As of March 31, CPPIB manages CA$793.3 billion in assets on behalf of more than 22 million plan members and beneficiaries. The pension fund has been increasing its exposure to digital infrastructure through acquisitions and partnerships across North America, Europe, and the Asia-Pacific region.
The AI sector has recently experienced volatility, with fluctuations in AI and semiconductor stock prices prompting debate about whether the area is developing into a speculative bubble. Nonetheless, some prominent industry leaders argue that continued large-scale investments in AI infrastructure will sustain economic growth and support stock market gains over the long term.

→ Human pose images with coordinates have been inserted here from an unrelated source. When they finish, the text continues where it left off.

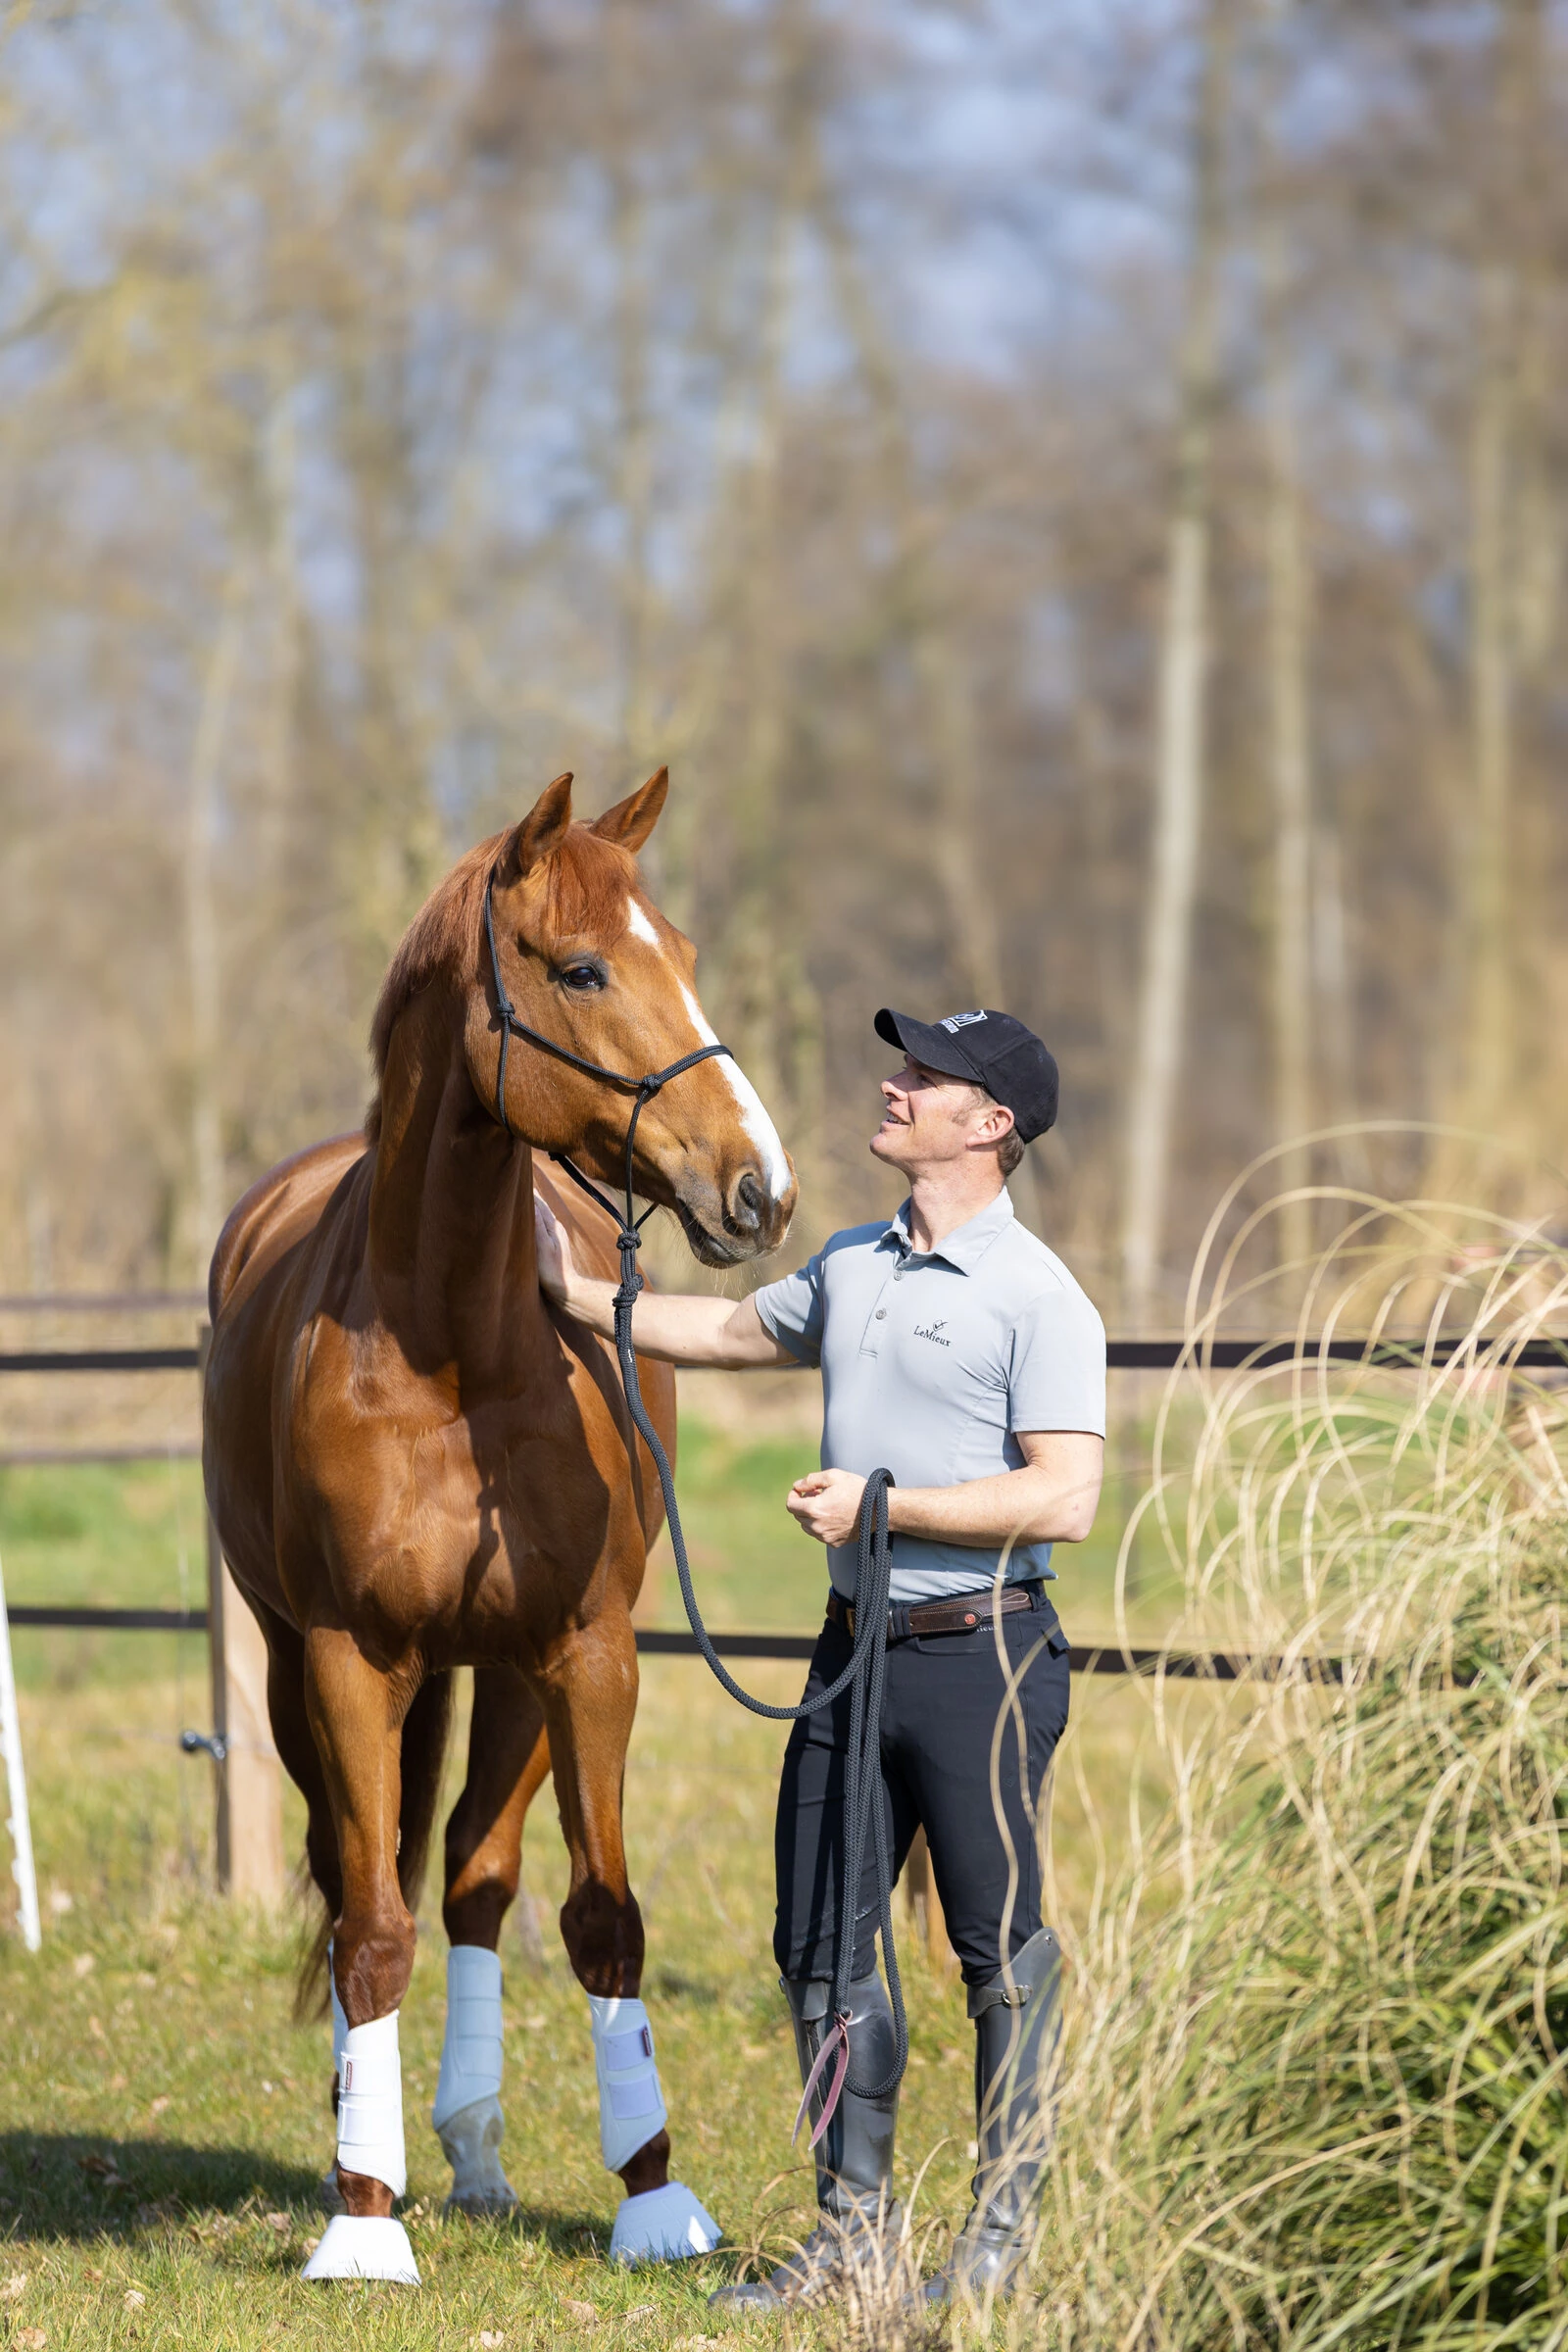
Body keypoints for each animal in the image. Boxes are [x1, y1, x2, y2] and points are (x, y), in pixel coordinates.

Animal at [201, 768, 797, 2282]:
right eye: (580, 968)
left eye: (683, 954)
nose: (760, 1188)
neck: (454, 1348)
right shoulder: (348, 1661)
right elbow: (368, 1927)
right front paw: (360, 2223)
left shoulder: (588, 1652)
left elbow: (600, 1916)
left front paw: (651, 2198)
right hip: (297, 1672)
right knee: (358, 1883)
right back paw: (366, 2140)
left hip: (517, 1680)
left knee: (475, 1875)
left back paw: (469, 2149)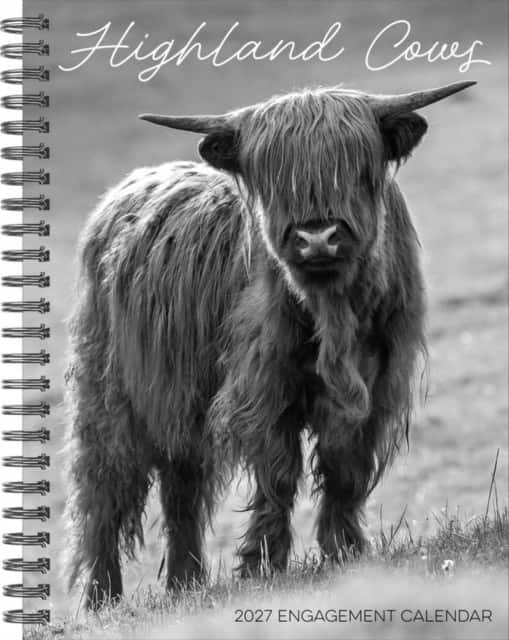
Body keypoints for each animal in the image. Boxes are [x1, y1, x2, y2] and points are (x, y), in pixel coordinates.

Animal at [63, 81, 475, 608]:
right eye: (272, 175)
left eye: (357, 165)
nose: (317, 238)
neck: (333, 313)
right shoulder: (263, 384)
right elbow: (278, 471)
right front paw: (263, 565)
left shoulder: (379, 383)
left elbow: (345, 466)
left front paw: (344, 552)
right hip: (109, 393)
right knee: (104, 487)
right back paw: (102, 598)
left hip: (179, 403)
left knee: (182, 488)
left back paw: (185, 583)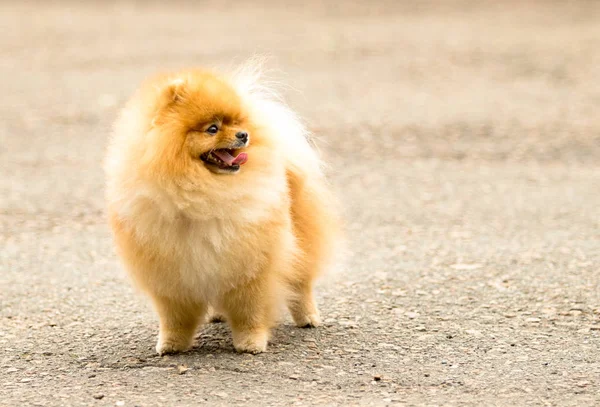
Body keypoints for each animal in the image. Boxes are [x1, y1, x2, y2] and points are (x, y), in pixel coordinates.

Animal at [103, 62, 338, 356]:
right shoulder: (170, 274)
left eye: (237, 122)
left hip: (299, 242)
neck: (201, 196)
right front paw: (171, 344)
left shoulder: (252, 266)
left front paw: (251, 343)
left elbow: (250, 310)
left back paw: (307, 317)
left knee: (301, 283)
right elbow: (174, 316)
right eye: (212, 129)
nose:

In addition to its investment in EQT and EdgeConneX, CPPIB has engaged in several other major digital infrastructure deals this year. These include a US$4 billion acquisition of Nordic data-centre provider atNorth in partnership with Equinix Inc., and a commitment of up to CA$1 billion in a joint venture with India’s CtrlS Datacenters Ltd. Since 2024, the pension fund has made multiple significant investments in the AI sector, such as a US$15 billion joint venture with Equinix, a US$1.3 billion commitment to a data-centre development fund led by Ares Management, and a CA$225 million loan supporting AI computing development in Cambridge, Ontario.
Separately, Brookfield Asset Management Ltd. and U.S.-based Bloom Energy Corp. recently announced a substantial expansion of their partnership to finance power projects underpinning AI infrastructure. The initiative is expected to scale up to US$25 billion in investments aimed at deploying Bloom’s fuel cell technology globally, which generates clean energy through hydrogen chemical reactions with low emissions, reducing reliance on existing power grids.